Document text START

Seventh, the support given to executive usurpations, and the expunging the records of the senate of the United States.

Eighth, the recent refusal of state legislatures to pass laws to carry into effect the act of distribution, an act of congress passed according to all the forms of the constitution, after ample discussion and deliberate consideration, and after the lapse of ten years from the period it was first proposed. It is the duty of all to submit to the laws regularly passed. They may attempt to get them repealed; they have a right to test their validity before the judiciary; but whilst the laws remain in force unrepealed, and without any decision against their constitutional validity, submission to them is not merely a constitutional and legal, but a moral duty. In this case it is true that those who refuse to abide by them only bite their own noses. But it is the principle of the refusal to which I call your attention. If a minority may refuse compliance with one law, what is to prevent minorities from disregarding all law? Is this any thing but a modification of nullification? What right have the servants of the people, (the legislative bodies,) to withhold from their masters their assigned quotas of a great public fund?

Ninth. The last, though not least, instance of the manifestation of a spirit of disorganization which I shall notice, is the recent convulsion in Rhode Island. That little, but gallant and patriotic state had a charter derived from a British king, in operation between one and two hundred years. There had been engrafted upon it laws and usages, from time to time, and altogether a practical constitution sprung up, which carried the state as one of the glorious thirteen, through the revolution, and brought her safelyinto the union. Under it, her Greens and Perrys and other distinguished men were born and rose to eminence. The legislature had called a convention to remedy whatever defects it had, and to adapt it to the progressive improvement of the age. In that work of reform the Dorr party might have coöperated; but not choosing so to coöperate, and in wanton defiance of all established authority, they undertook subsequently to call another convention. The result was two constitutions, not essentially differing on the principal point of controversy, the right of suffrage.

Upon submitting to the people that which was formed by the regular convention, a small majority voted against it, produced by a union in casting votes, between the Dorr party and some of the friends of the old charter, who were opposed to any change. The other constitution being also submitted to the people, an apparent majority voted for it, made up of every description of votes, legal and illegal, by proxy and otherwise, taken in the most irregular and unauthorized manner.

Document text END

## Exercises
[A] Translate this sentence from the speech on the spirit of disorganization into French: "It is the duty of all to submit to the laws regularly passed."
[B] Pick up the speech on the spirit of disorganization after its final sentence and continue it.
The stored data has no connection to the speech on the spirit of disorganization.

Extracted material START

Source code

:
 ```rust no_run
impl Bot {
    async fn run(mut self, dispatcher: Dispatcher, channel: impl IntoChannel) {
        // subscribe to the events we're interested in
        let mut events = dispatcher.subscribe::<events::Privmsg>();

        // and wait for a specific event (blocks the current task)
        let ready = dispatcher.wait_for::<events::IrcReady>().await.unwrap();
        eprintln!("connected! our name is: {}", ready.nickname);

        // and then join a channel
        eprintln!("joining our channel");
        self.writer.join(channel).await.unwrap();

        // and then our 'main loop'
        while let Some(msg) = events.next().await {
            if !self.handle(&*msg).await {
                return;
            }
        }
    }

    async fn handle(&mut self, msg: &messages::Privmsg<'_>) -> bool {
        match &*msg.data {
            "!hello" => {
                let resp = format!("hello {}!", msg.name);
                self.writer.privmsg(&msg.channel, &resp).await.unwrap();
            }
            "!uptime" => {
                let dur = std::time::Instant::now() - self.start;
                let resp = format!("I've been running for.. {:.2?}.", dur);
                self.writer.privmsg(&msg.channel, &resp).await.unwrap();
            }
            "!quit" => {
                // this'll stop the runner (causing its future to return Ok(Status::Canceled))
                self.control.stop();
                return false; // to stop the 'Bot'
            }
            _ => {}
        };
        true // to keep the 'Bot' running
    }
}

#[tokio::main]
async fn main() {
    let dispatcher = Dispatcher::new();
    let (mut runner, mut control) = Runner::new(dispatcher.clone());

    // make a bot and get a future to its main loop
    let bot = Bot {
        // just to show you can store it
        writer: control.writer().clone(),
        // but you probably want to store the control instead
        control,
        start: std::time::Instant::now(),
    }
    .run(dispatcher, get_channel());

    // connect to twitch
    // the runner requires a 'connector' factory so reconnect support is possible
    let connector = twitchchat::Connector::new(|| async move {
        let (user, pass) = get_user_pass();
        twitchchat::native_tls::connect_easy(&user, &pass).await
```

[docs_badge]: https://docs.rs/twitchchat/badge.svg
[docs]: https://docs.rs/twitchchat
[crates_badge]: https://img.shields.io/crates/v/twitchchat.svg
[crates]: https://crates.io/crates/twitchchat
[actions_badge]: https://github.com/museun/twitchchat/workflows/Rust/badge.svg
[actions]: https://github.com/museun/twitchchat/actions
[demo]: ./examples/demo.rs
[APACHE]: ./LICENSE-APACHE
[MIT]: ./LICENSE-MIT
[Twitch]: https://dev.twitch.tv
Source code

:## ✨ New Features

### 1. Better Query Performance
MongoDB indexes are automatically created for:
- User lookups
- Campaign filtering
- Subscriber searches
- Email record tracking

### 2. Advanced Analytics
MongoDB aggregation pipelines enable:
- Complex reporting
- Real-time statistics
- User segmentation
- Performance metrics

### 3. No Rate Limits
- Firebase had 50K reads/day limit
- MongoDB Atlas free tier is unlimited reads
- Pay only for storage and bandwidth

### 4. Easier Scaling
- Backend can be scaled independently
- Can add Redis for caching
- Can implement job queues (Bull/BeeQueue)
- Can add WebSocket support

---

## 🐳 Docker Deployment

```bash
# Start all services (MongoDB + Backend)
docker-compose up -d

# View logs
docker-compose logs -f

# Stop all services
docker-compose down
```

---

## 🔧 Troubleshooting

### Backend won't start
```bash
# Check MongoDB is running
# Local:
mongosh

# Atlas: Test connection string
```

Extracted material END

## Task responses
[A] Il est du devoir de tous de se soumettre aux lois régulièrement adoptées.

[B]
The Dorr party proceeded to put their constitution in operation by electing him as the governor of the state, members to the mock legislature, and other officers. But they did not stop here; they proceeded to collect, to drill, and to marshal a military force, and pointed their cannon against the arsenal of the state.

The president was called upon to interpose the power of the union to preserve the peace of the state, in conformity with an express provision of the federal constitution. And I have as much pleasure in expressing my opinion that he faithfully performed his duty, in responding to that call, as it gave me pain to be obliged to animadvert on other parts of his conduct.

The leading presses of the democratic party at Washington, Albany, New York, Richmond, and elsewhere, came out in support of the Dorr party, encouraging them in their work of rebellion and treason. And when matters had got to a crisis, and the two parties were preparing for a civil war, and every hour it was expected to blaze out, a great Tammany meeting was held in the city of New York, headed by the leading men of the party, the Cambrelengs, the Vanderpools, the Allens, &c., with a perfect knowledge that the military power of the union was to be employed, if necessary, to suppress the insurrection, and, notwithstanding, they passed resolutions tending to awe the president, and to countenance and cheer the treason.

Fortunately, numbers of the Dorr party abandoned their chief; he fled, and Rhode Island, unaided by any actual force of the federal authority, proved herself able alone to maintain law, order, and government, within her borders.

I do not attribute to my fellow citizens here assembled, from whom I differ in opinion, any disposition to countenance the revolutionary proceedings in Rhode Island. I do not believe that theyapprove it, I do not believe that their party generally could approve it, nor some of the other examples of a spirit of disorganization which I have enumerated; but the misfortune is, in time of high party excitement, that the leaders commit themselves, and finally commit the body of their party, who perceive that unless they stand by and sustain their leaders, a division, and perhaps destruction of the party, would be the consequence. Of all the springs of human action, party ties are perhaps the most powerful. Interest has been supposed to be more so; but party ties are more influential, unless they are regarded as a modification of imaginary interest. Under their sway, we have seen, not only individuals, but whole communities abandon their long cherished interests and principles, and turn round and oppose them with violence.

Did not the rebellion in Rhode Island find for its support a precedent established by the majority in congress, in the irregular admission of territories, as states, into the union, to which I have heretofore alluded? Is there not reason to fear that the example which congress had previously presented, encouraged the Rhode Island rebellion?